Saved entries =
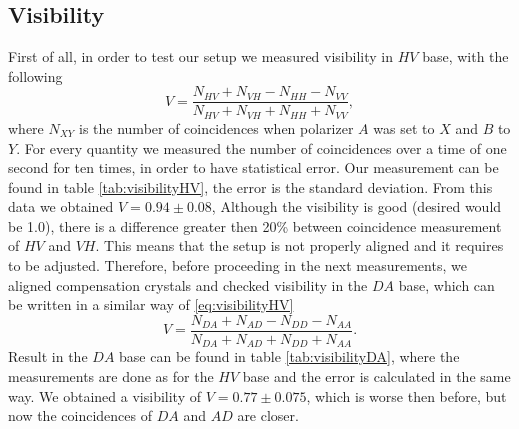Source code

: \documentclass[a4paper,10pt]{article}
\begin{document}
\subsection{Visibility}
First of all, in order to test our setup we measured visibility in $HV$ base, with the following
\begin{equation}\label{eq:visibilityHV}V = \frac{N_{HV}+N_{VH}-N_{HH}-N_{VV}}{N_{HV}+N_{VH}+N_{HH}+N_{VV}},\end{equation}
where $N_{XY}$ is the number of coincidences when polarizer $A$ was set to $X$ and $B$ to $Y$. For every quantity we measured the number of coincidences over a time of one second for ten times, in order to have statistical error. Our measurement can be found in table \ref{tab:visibilityHV}, the error is the standard deviation. From this data we obtained $V = 0.94 \pm 0.08$,
Although the visibility is good (desired would be 1.0), there is a difference greater then 20\% between coincidence measurement of $HV$ and $VH$. This means that the setup is not properly aligned and it requires to be adjusted. Therefore, before proceeding in the next measurements, we aligned compensation crystals and checked visibility in the $DA$ base, which can be written in a similar way of \eqref{eq:visibilityHV}
\begin{equation}V = \frac{N_{DA}+N_{AD}-N_{DD}-N_{AA}}{N_{DA}+N_{AD}+N_{DD}+N_{AA}}.\end{equation}
Result in the $DA$ base can be found in table \ref{tab:visibilityDA}, where the measurements are done as for the $HV$ base and the error is calculated in the same way. We obtained a visibility of $V =  0.77\pm0.075$, which is worse then before, but now the coincidences of $DA$ and $AD$ are closer.
\end{document}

Problem = Print the records above verbatim, minus any pictures.

Completed task =
Source code

: \documentclass[a4paper,10pt]{article}
\begin{document}
\subsection{Visibility}
First of all, in order to test our setup we measured visibility in $HV$ base, with the following
\begin{equation}\label{eq:visibilityHV}V = \frac{N_{HV}+N_{VH}-N_{HH}-N_{VV}}{N_{HV}+N_{VH}+N_{HH}+N_{VV}},\end{equation}
where $N_{XY}$ is the number of coincidences when polarizer $A$ was set to $X$ and $B$ to $Y$. For every quantity we measured the number of coincidences over a time of one second for ten times, in order to have statistical error. Our measurement can be found in table \ref{tab:visibilityHV}, the error is the standard deviation. From this data we obtained $V = 0.94 \pm 0.08$,
Although the visibility is good (desired would be 1.0), there is a difference greater then 20\% between coincidence measurement of $HV$ and $VH$. This means that the setup is not properly aligned and it requires to be adjusted. Therefore, before proceeding in the next measurements, we aligned compensation crystals and checked visibility in the $DA$ base, which can be written in a similar way of \eqref{eq:visibilityHV}
\begin{equation}V = \frac{N_{DA}+N_{AD}-N_{DD}-N_{AA}}{N_{DA}+N_{AD}+N_{DD}+N_{AA}}.\end{equation}
Result in the $DA$ base can be found in table \ref{tab:visibilityDA}, where the measurements are done as for the $HV$ base and the error is calculated in the same way. We obtained a visibility of $V =  0.77\pm0.075$, which is worse then before, but now the coincidences of $DA$ and $AD$ are closer.
\end{document}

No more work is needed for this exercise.